WorldForge: Unlocking Emergent 3D/4D Generation in Video Diffusion Model via Training-Free Guidance
This addresses the challenge of generating controllable and consistent 3D/4D content for applications in video generation and spatial intelligence, representing a novel method for a known bottleneck rather than an incremental improvement.
The paper tackles the problem of limited controllability and poor spatial-temporal consistency in video diffusion models by proposing WorldForge, a training-free framework that achieves state-of-the-art performance in trajectory adherence, geometric consistency, and perceptual quality.
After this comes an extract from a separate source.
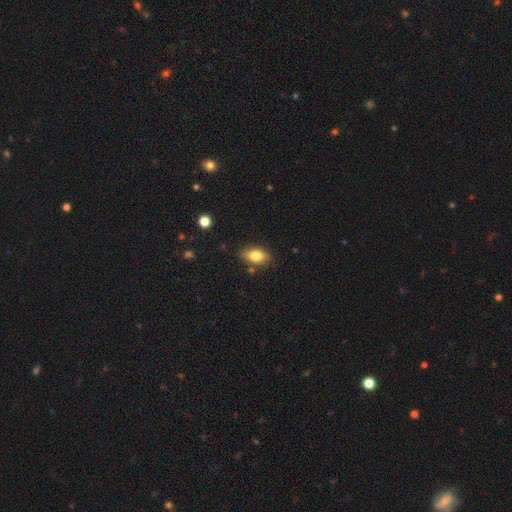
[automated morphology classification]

Recent video diffusion models show immense potential for spatial intelligence tasks due to their rich world priors, but this is undermined by limited controllability, poor spatial-temporal consistency, and entangled scene-camera dynamics. Existing solutions, such as model fine-tuning and warping-based repainting, struggle with scalability, generalization, and robustness against artifacts. To address this, we propose WorldForge, a training-free, inference-time framework composed of three tightly coupled modules. 1) Intra-Step Recursive Refinement injects fine-grained trajectory guidance at denoising steps through a recursive correction loop, ensuring motion remains aligned with the target path. 2) Flow-Gated Latent Fusion leverages optical flow similarity to decouple motion from appearance in the latent space and selectively inject trajectory guidance into motion-related channels. 3) Dual-Path Self-Corrective Guidance compares guided and unguided denoising paths to adaptively correct trajectory drift caused by noisy or misaligned structural signals. Together, these components inject fine-grained, trajectory-aligned guidance without training, achieving both accurate motion control and photorealistic content generation. Our framework is plug-and-play and model-agnostic, enabling broad applicability across various 3D/4D tasks. Extensive experiments demonstrate that our method achieves state-of-the-art performance in trajectory adherence, geometric consistency, and perceptual quality, outperforming both training-intensive and inference-only baselines.